WHAT NEEDS TO BE DONE: Rewrite the listing from the line that has "Does the chart" through the line that has "How many categories are shown in the chart?", putting "graph" wherever "chart" occurs and changing nothing else. Leave out the pictures.

EXTRACTED ENTRIES:
=-=-=-=-=

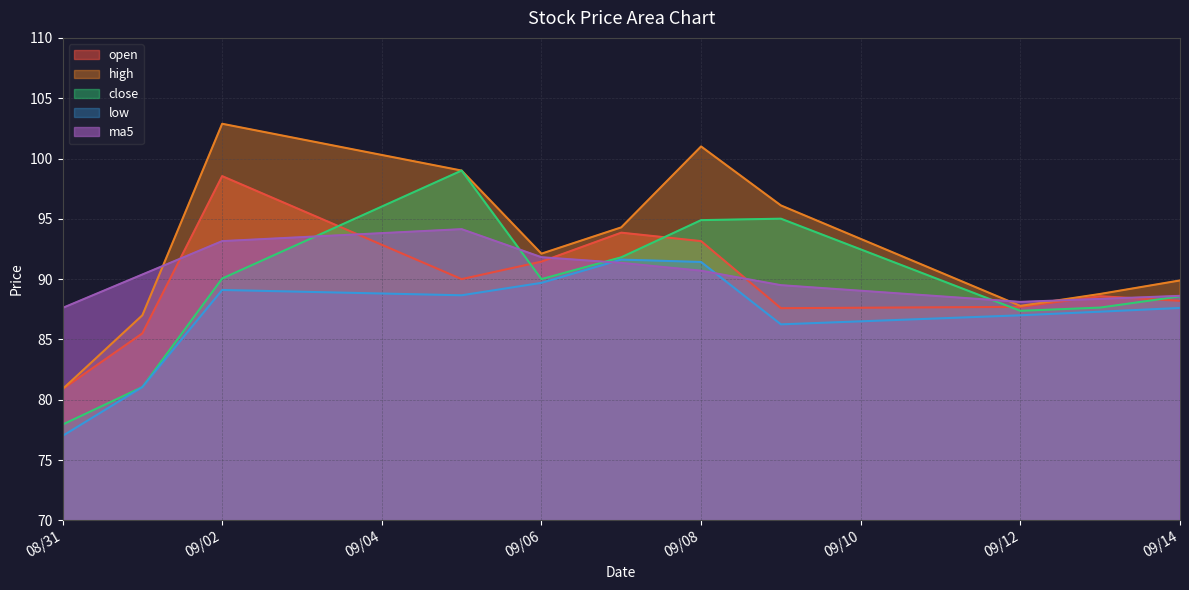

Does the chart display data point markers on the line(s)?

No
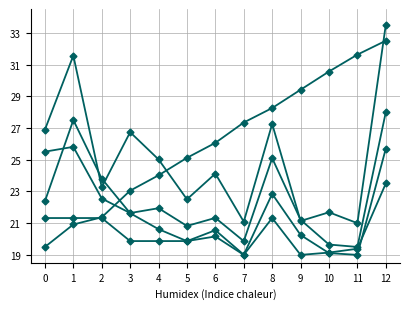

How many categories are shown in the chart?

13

=-=-=-=-=

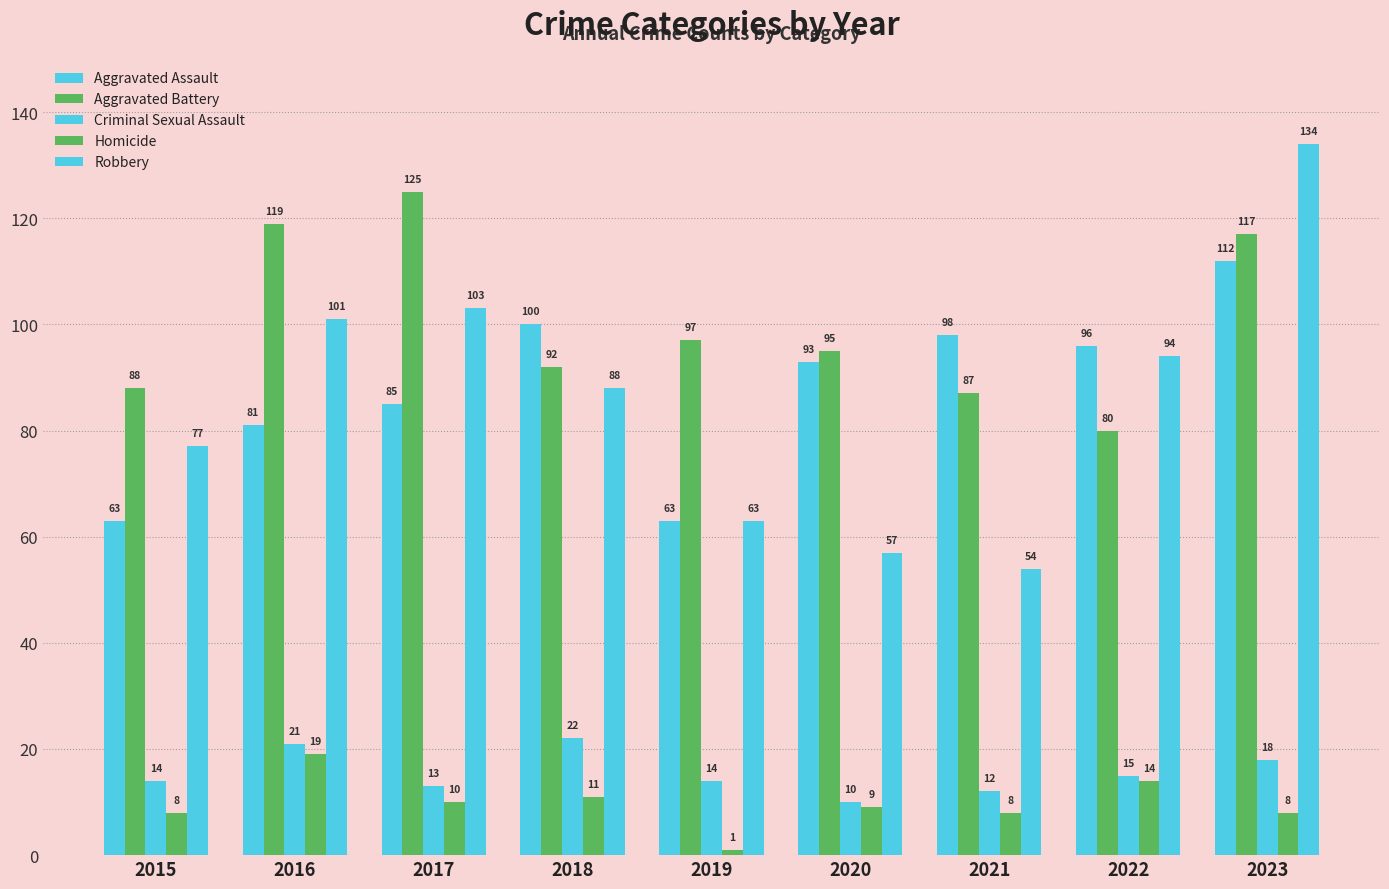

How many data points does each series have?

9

=-=-=-=-=

ANSWER BOX:
Does the graph display data point markers on the line(s)?

No

How many categories are shown in the graph?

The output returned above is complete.